Columnista:
Guillermo Palomino Herrera
Yo no suelo profesar devociones políticas, pero esta reflexión del gran filósofo italiano Franco “Bifo” Berardi sobre el posible declive del desastroso y destructivo sistema capitalista en tiempos del coronavirus, me ha hecho recordar —con nostalgia— que el discurso político de Gustavo Petro durante toda la campaña presidencial giraba en torno a la necesidad de acabar con el modelo económico extractivista y dependiente de combustibles fósiles.
Hago la transcripción aquí de un fragmento del artículo mencionado, que se titula Más allá del colapso: tres meditaciones sobre las condiciones resultantes posibles:
“El cielo está despejado en estos días de cuarentena, la atmósfera está libre de partículas contaminantes, ya que las fábricas están cerradas y los automóviles no pueden circular. ¿Volveremos a la economía extractiva contaminante? ¿Volveremos al frenesí normal de destrucción por acumulación y de aceleración inútil por el valor de cambio? No, debemos avanzar hacia la creación de una sociedad basada en la producción de lo útil”.

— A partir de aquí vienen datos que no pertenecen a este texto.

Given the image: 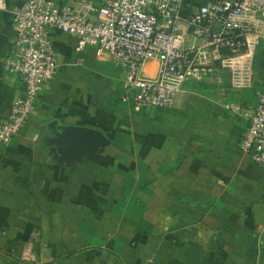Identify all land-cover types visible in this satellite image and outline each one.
<instances>
[{"label":"crops","instance_id":"obj_1","mask_svg":"<svg viewBox=\"0 0 264 264\" xmlns=\"http://www.w3.org/2000/svg\"><path fill=\"white\" fill-rule=\"evenodd\" d=\"M25 1L0 0V125L22 94L3 60ZM51 43V89L0 144V264H264V167L240 148L239 114L263 86L264 48L235 85L197 83L171 108L139 110L121 101L119 67L69 35ZM143 69L153 75L155 63ZM52 120L100 130L110 144L59 162L44 141Z\"/></svg>","mask_w":264,"mask_h":264},{"label":"built area","instance_id":"obj_2","mask_svg":"<svg viewBox=\"0 0 264 264\" xmlns=\"http://www.w3.org/2000/svg\"><path fill=\"white\" fill-rule=\"evenodd\" d=\"M13 50L3 68L22 86V94L0 125V144L7 145L36 109L41 93L51 89L57 58L51 36L66 34L78 50L94 49L123 72L121 101L139 110L171 108L192 85L241 80L252 49L264 48V0H208L193 6L185 0H78L57 5L27 0L13 14ZM154 62L153 75L144 65ZM256 103L239 111L247 121L240 148L264 167V83ZM22 261L35 263L32 253Z\"/></svg>","mask_w":264,"mask_h":264},{"label":"water","instance_id":"obj_3","mask_svg":"<svg viewBox=\"0 0 264 264\" xmlns=\"http://www.w3.org/2000/svg\"><path fill=\"white\" fill-rule=\"evenodd\" d=\"M45 128L48 131L45 144L59 162L69 163L87 154L102 153L110 144L100 130L93 128L65 125L57 120L48 122Z\"/></svg>","mask_w":264,"mask_h":264},{"label":"trees","instance_id":"obj_4","mask_svg":"<svg viewBox=\"0 0 264 264\" xmlns=\"http://www.w3.org/2000/svg\"><path fill=\"white\" fill-rule=\"evenodd\" d=\"M188 1H190V3H194L196 5H201L205 2H207L208 0H185L186 3H188Z\"/></svg>","mask_w":264,"mask_h":264},{"label":"rangeland","instance_id":"obj_5","mask_svg":"<svg viewBox=\"0 0 264 264\" xmlns=\"http://www.w3.org/2000/svg\"><path fill=\"white\" fill-rule=\"evenodd\" d=\"M187 4H188V5L190 4V5H194V6H196V4H194V3H190V1H188ZM149 69H151V68L149 67Z\"/></svg>","mask_w":264,"mask_h":264}]
</instances>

Hoy tuviéramos un presidente que hubiera estado mejor preparado, no para afrontar las terribles consecuencias del virus —que en todo caso siempre son imprevistas, inesperadas—, sino para afrontar el futuro pospandémico. Un futuro que pudiera haber estado asentado bajo la premisa de la producción de lo verdaderamente útil para la subsistencia de todos los colombianos. Un futuro en el que los sectores como el del campo, la educación y la salud hubieran tenido una relevancia como la que jamás tuvieron en estos años de mezquinas y roñosas “inversiones” neoliberales. Un futuro en el que el modelo económico extractivista hubiera podido quedar finalmente sepultado y lapidado por un nuevo modelo económico sostenible en el que la economía y el medio ambiente no rivalizaran, en el que no se desperdiciaran las materias primas ni se contaminaran desconsideradamente las fuentes hídricas.

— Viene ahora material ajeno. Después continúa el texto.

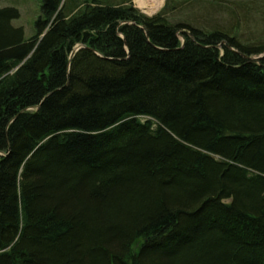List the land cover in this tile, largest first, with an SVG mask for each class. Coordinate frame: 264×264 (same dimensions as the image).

Sin embargo, el presente es distinto. El presente es escurridizo, es una sombra negra que además está manipulada por un presidente que es, por decirlo menos, “un idiota, lleno de ruido y de furia”, como diría Shakespeare. Y el futuro, ¡ay el futuro!, se vislumbra apocalíptico porque todo seguirá igual. Aquí seguiremos a cabalidad las indicaciones escritas en esta frase premonitoria de Giuseppe Tomasi di Lampedusa “Si queremos que todo siga como está, es necesario que todo cambie”.

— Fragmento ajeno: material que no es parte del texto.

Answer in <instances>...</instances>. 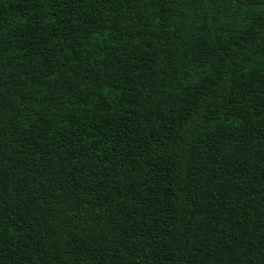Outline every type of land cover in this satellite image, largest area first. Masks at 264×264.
Returning a JSON list of instances; mask_svg holds the SVG:
<instances>
[{
    "label": "trees",
    "instance_id": "obj_1",
    "mask_svg": "<svg viewBox=\"0 0 264 264\" xmlns=\"http://www.w3.org/2000/svg\"><path fill=\"white\" fill-rule=\"evenodd\" d=\"M0 264H264V0H0Z\"/></svg>",
    "mask_w": 264,
    "mask_h": 264
}]
</instances>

Y efectivamente toda nuestra existencia ha cambiado desde la irrupción del virus, no obstante, después de que todo esto concluya, el país se mantendrá igual, puesto que los corruptos seguirán robando los cerca de 50 billones anuales que se pierden cada año por culpa de la corrupción. La prueba de ello está en que solo en estos días de crisis pandémica, esa caterva de bandidos ya se ha robado, según datos de Carlos Felipe Córdoba, contralor general de la República, cerca de 80 mil millones de pesos que estaban destinados a ayudar a las familias más afectadas por la crisis.
Todo seguirá igual, reitero, todo se mantendrá como antes, pero esta vez con el agravante de que pronto saldrá una horda de tecnócratas y economistas uribistas y neoliberales (confieso que no sé cuál de los dos epítetos es peor) proponiendo recortes presupuestarios a la salud, a la educación y al campo para salir de la crisis económica que, seguramente, vendrá detrás de la crisis epidémica. Y como fiel escudero de la barbarie neoliberal saldrá el Duque de sus dominios a respaldar esas políticas de la muerte.
¡Estamos perdidos!
Post scriptum: Es agobiante la torpeza del periodismo colombiano con respecto al tratamiento que le están dando al tema del coronavirus y a los individuos que lo padecen. Ellos (los periodistas), como diría Vargas Llosa, “multiplican el sufrimiento y lo vuelven abstracto. Y no es fácil conmoverse por cosas abstractas”. No es fácil conmoverse con el sufrimiento de un número diario que crece y crece con furia sostenida. No es fácil conmoverse con el sufrimiento de una persona que deja de ser un paciente contagiado por el virus para convertirse en el “caso dos mil ochocientos cincuenta y dos de Colombia”. En definitiva, no es para nada fácil conmoverse por un número sin identidad ni singularidad.